- Born: September 5, 1914 Thunder Bay, Ontario, Canada
- Died: January 18, 2000 (aged 85)
- Height: 5 ft 5 in (165 cm)
- Weight: 135 lb (61 kg; 9 st 9 lb)
- Position: Goaltender
- Played for: Port Arthur Bearcats Wembley Monarchs Kimberley Dynamiters
- National team: Canada
- Playing career: 1931–1951

= Arthur Nash (ice hockey) =

Canadian ice hockey player

Arthur Lawrence "Jakie" Nash (September 5, 1914 – January 18, 2000) was a Canadian ice hockey player who competed in the 1936 Winter Olympics as a member of the Canadian ice hockey team, which won the silver medal.

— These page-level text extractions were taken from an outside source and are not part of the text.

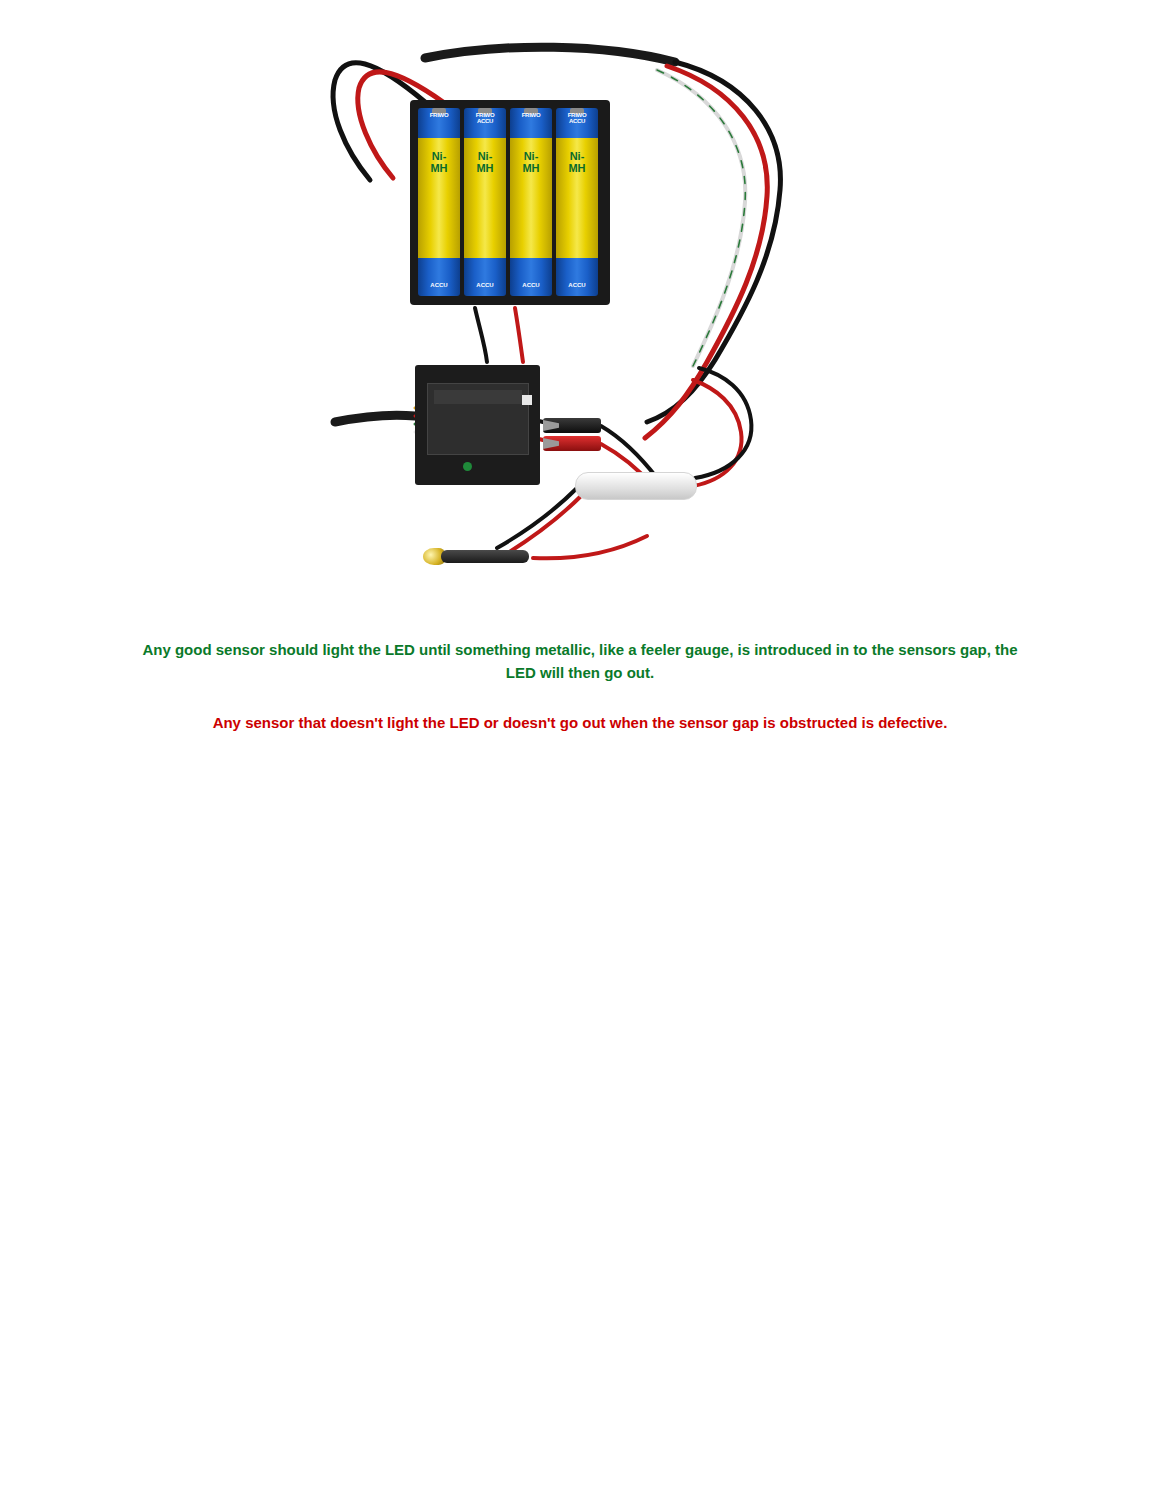FRIWO
Ni‑
MH
ACCU
FRIWO
ACCU
Ni‑
MH
ACCU
FRIWO
Ni‑
MH
ACCU
FRIWO
ACCU
Ni‑
MH
ACCU
Any good sensor should light the LED until something metallic, like a feeler gauge, is introduced in to the sensors gap, the LED will then go out.
Any sensor that doesn't light the LED or doesn't go out when the sensor gap is obstructed is defective.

Nash was a member of the 1936 Port Arthur Bearcats, which won the silver medal for Canada in ice hockey at the 1936 Winter Olympics. In 1987 he was inducted into the Northwestern Ontario Sports Hall of Fame as a member of that Olympic team.

==Early life==
Born in Thunder Bay, Ontario, Nash was a goaltender for the Port Arthur Bearcats, a hockey team based in Port Arthur, Ontario.

== Career ==
In 1935 the Bearcats were the runner-up in the Allan Cup, which earned him a trip to represent Canada at the 1936 Winter Olympics ice hockey event where he won the Silver Medal. After the Olympics he moved to England and played for the Wembley Monarchs in the English National League from 1936 through 1938. He later returned to Canada and played at least one full season (1941–1942) with the Kimberley Dynamiters of the Alberta-British Columbia Senior League. He was still playing internationally as late as 1948.

Nash later retired to Fairmont Hot Springs, British Columbia.